Survey Launched to Help Improve Family Health
Traveling by bicycle, community interviewers visit homes in Asembo, Kenya to learn
how animal and human disease impacts a family’s health, access to education, and
economic wellbeing. They will visit more than 1400 households four times each year
over several years to ask about their nutrition, family members’ health, household
assets, and health of their animals. They collect the data on a handheld computer,
or PDA, so that it can be sent back to Pullman the next day for analysis.
The goal is to reduce poverty and hunger and improve health and education.
“Animals are a major financial and nutritional asset for these families,” said Guy
Palmer, director of the Allen School. “When animals are healthier, families tend
to be healthier.”
A family in Asembo, Kenya
Vaccinate a Dog and Save a Child's Life
Dr. Felix Lankester at a Maasai boma
The WSU Rabies Vaccination Program reaches thousands of households each year. According
to the World Health Organization, more than 55,000 people die from rabies. Many
are children. The disease is easily preventable with regular dog vaccinations, or
by post-bite vaccinations within the first 24 hours after a person is bitten by
a rabid dog. But once symptoms appear, the disease is essentially always fatal.
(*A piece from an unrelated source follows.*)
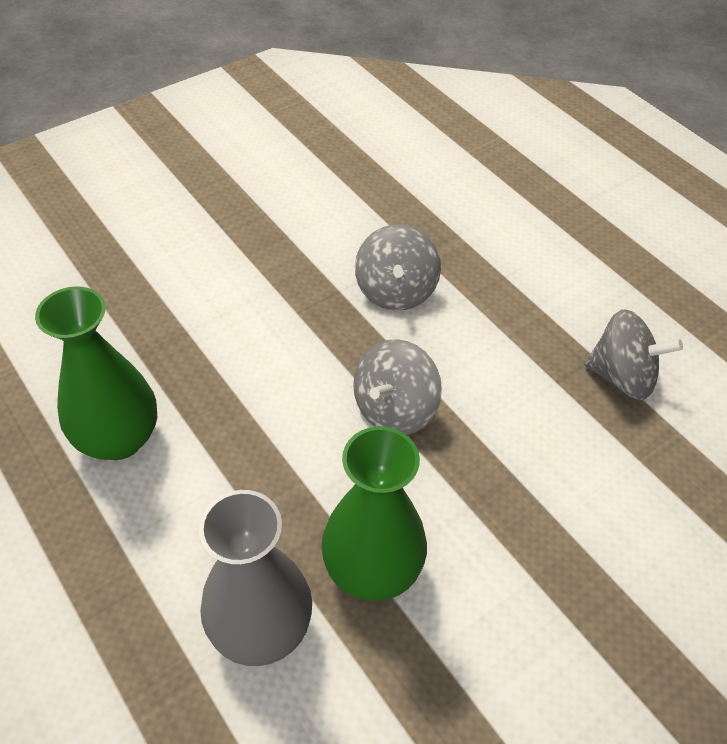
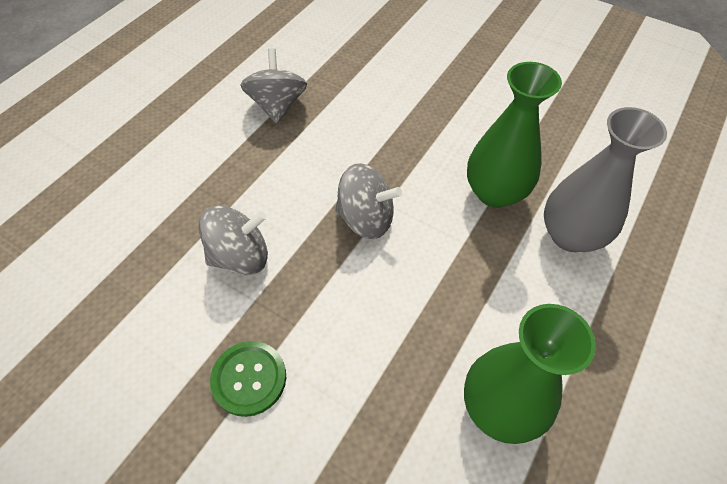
camera: 110 degrees left, 5 degrees up
(263, 270) = (249, 378): none -> green button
The vaccination zone (a cordon sanitaire) in eastern Tanzania, an area of approximately
11,000 square kilometers around the Serengeti National Park, is now rabies free.
“Human incidence of rabies in the vaccination zone has been reduced to zero since
the project began,” said Dr. Felix Lankester, clinical assistant professor for the
Paul G. Allen School for Global Animal Health. “The long-term goal is to use these
strategies and knowledge to develop other rabies-free zones and eventually link
these together to eliminate the disease.”